At least you don’t have to be familiar with the actual game to enjoy the show. You only need to know the very basics of what an RPG is and the functionality within these games. Some of these elements are reminiscent of the Sword Art Online and .Hack series’ in the way that it looks at both real life and lives within the game and highlights the differences between the two. This is shown especially in thw ways that the virtual world can leak out and affect you in the real one – not just emotionally, but also physically. It also brings to light some of the things you don’t see on the other side of the screen from you i.e. a wide range of people playing and taking on different personas whilst using their avatar, or even being the opposite gender. And that the insanely-levelled powerhouse that’s come to your rescue a few times in the game is actually a cute girl from your school.
At least the ending has a catchy sequence and song.It features chick-like bird creatures doing an idol group-styled dance with an armoured suit character copying the moves in the corner of the screen. Since PSO2 has taken so long to actually develop plot (we’ve eventually discovered something sinister and threatening in episode seven), this is usually the most exciting this about this anime.

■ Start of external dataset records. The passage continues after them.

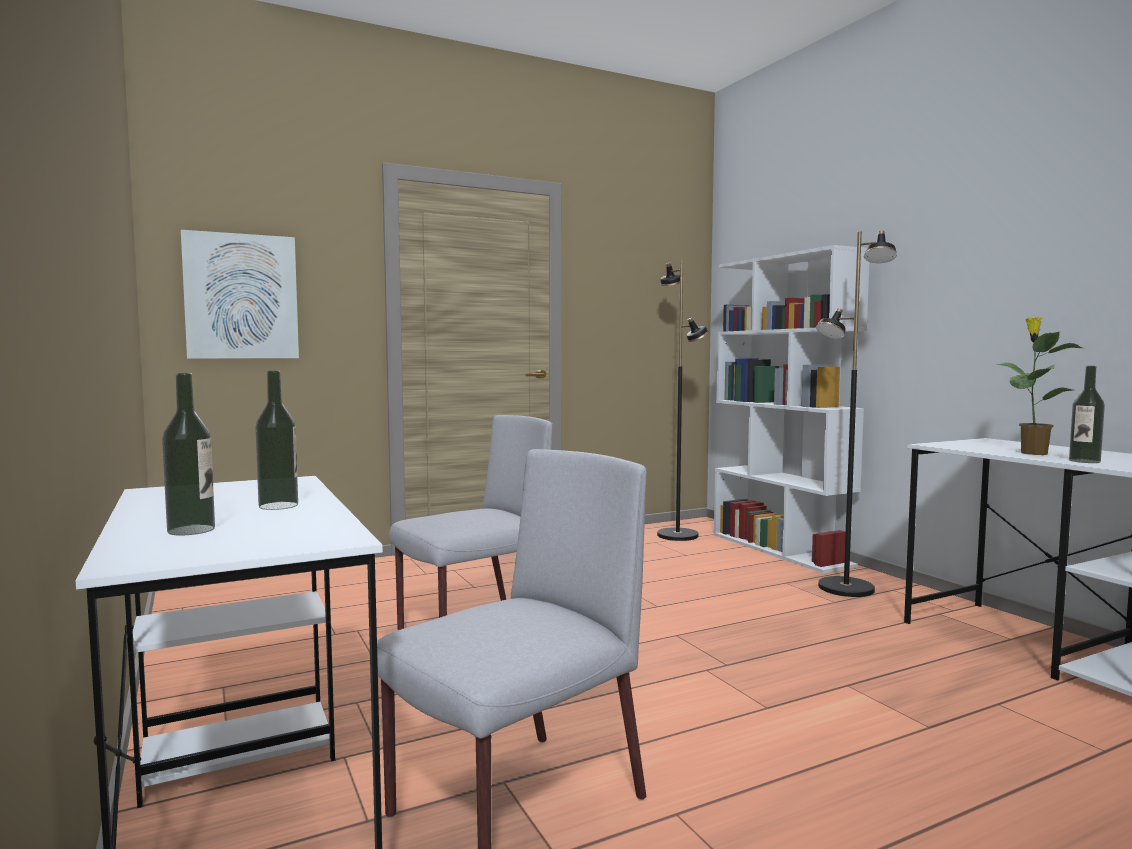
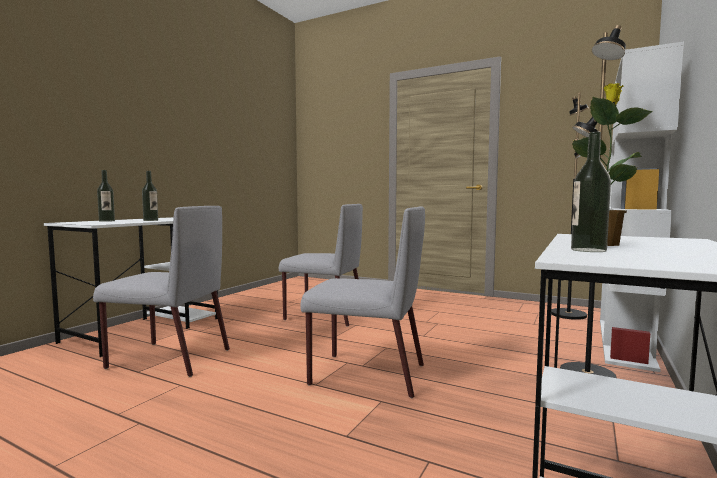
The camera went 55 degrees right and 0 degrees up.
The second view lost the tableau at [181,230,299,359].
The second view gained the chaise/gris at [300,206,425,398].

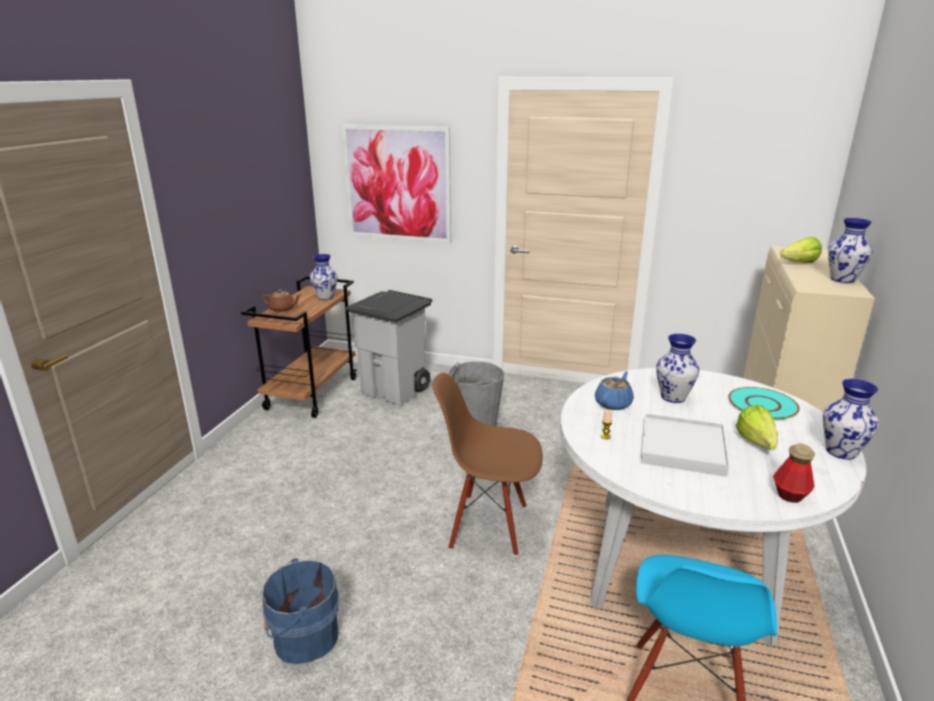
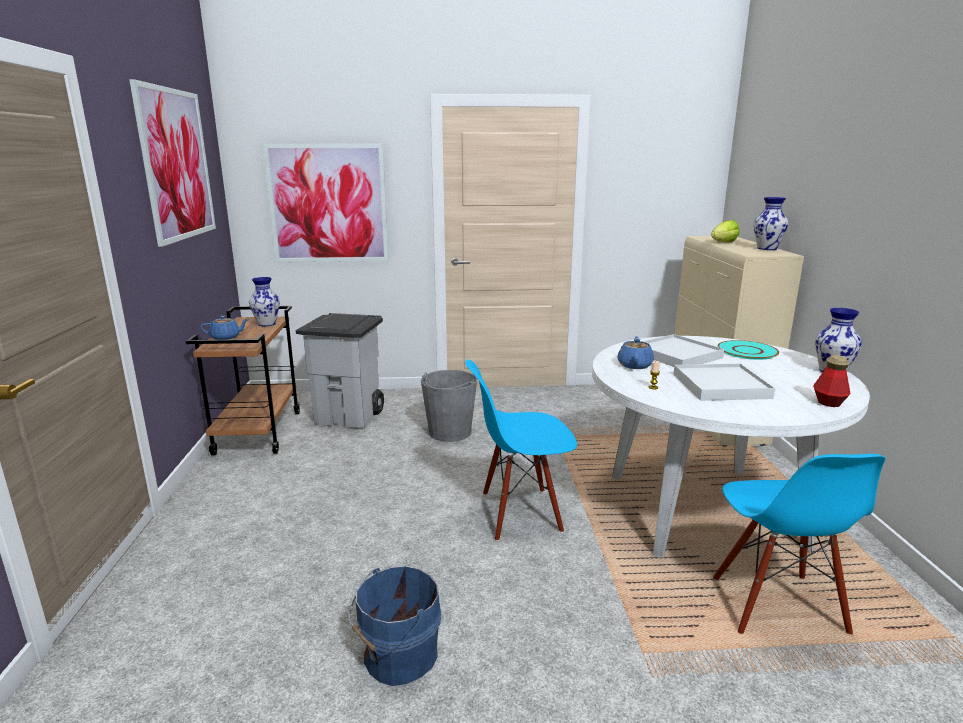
The camera went 20 degrees left and 5 degrees down.
The second view lost the laitue at [736,404,778,450].
The second view gained the tableau at [129,79,216,247].
Where the vase stood at [656,334,700,403], the plateau/blanc came to stand at [642,334,724,367].
What was the théière/marron at [262,289,301,312] turned into the théière/bleu at [200,316,249,340].
What was the chaise/marron at [433,373,543,556] turned into the chaise/bleu at [465,360,577,541].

To be honest, you’re not missing anything if you decide to gloss over this one. But if you’ve an interested in gaming-based anime and are looking for your fix this season (and if, for some reason, you don’t like Konosuba) then go ahead and give this one a try. If you look over the obvious advertisements for Sega (such as the vaguely Sonic-shaped pool on the grounds of Seiga) and want an easy watch, then this might be something for you to consider.